DuckDB made local analytics feel wonderfully direct. That does not make credentials local folklore.

Local does not mean unmanaged

DuckDB supports a secrets manager and extensions that let local workflows reach cloud storage and other systems. That is exactly why governance has to show up. A notebook on a laptop can become a data product dependency faster than most platform teams expect.

The risk is not DuckDB. The risk is pretending that local execution removes the need for credential scope, extension policy, owner review, and audit expectations.

Secrets are infrastructure

A secret should answer a few concrete questions. Who issued it? Which storage paths can it reach? Which workflow owns it? How does it expire? Which extension or connector can use it? Where would an access review find the evidence?

That may sound heavy for local analytics, but the alternative is worse. The alternative is a data product whose access model lives in shell history, environment variables, and copied notebook cells.

Core idea: local-first analytics still needs infrastructure-grade control over secrets and extensions.

Local data products need contracts

Open Data Infrastructure should make DuckDB workflows safe to use without turning them into shadow platforms. Store credentials through a managed path. Restrict extension policy where needed. Keep source tables open and cataloged. Record lineage when local results become shared outputs.

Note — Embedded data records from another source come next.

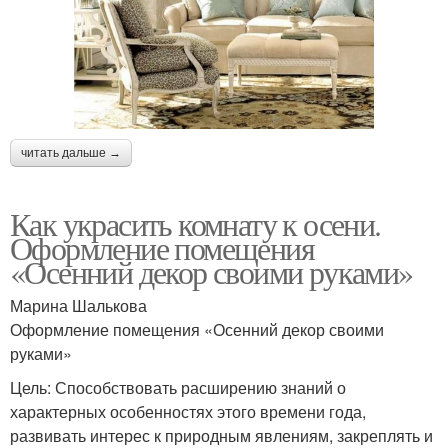
читать дальше →
Как украсить комнату к осени.
Оформление помещения
«Осенний декор своими руками»
Марина Шалькова
Оформление помещения «Осенний декор своими
руками»
Цель: Способствовать расширению знаний о
характерных особенностях этого времени года,
развивать интерес к природным явлениям, закреплять и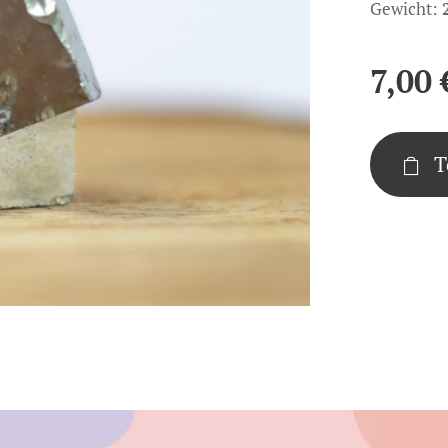
Gewicht:
7,00
T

For adjacent context, read DuckDB quality checks for open lakehouse data, DuckDB as an edge query engine, and data product SLAs.

What breaks first

  • Secrets are copied into notebooks because the approved path is slower than the work.
  • Extensions are installed without a policy for network access or storage access.
  • Local outputs become shared data products without lineage back to governed sources.
  • Access reviews can see the human user but not the local workflow that used the secret.

Questions to ask

Ask which secrets exist, where they are stored, which extensions can use them, and how long they live. Ask what changes when a local query result becomes a shared table, model feature, dashboard, or agent context source.

Sources to start with

These primary sources anchor the technical claims in this guide.

Local execution is a feature. Local credential chaos is a governance bug.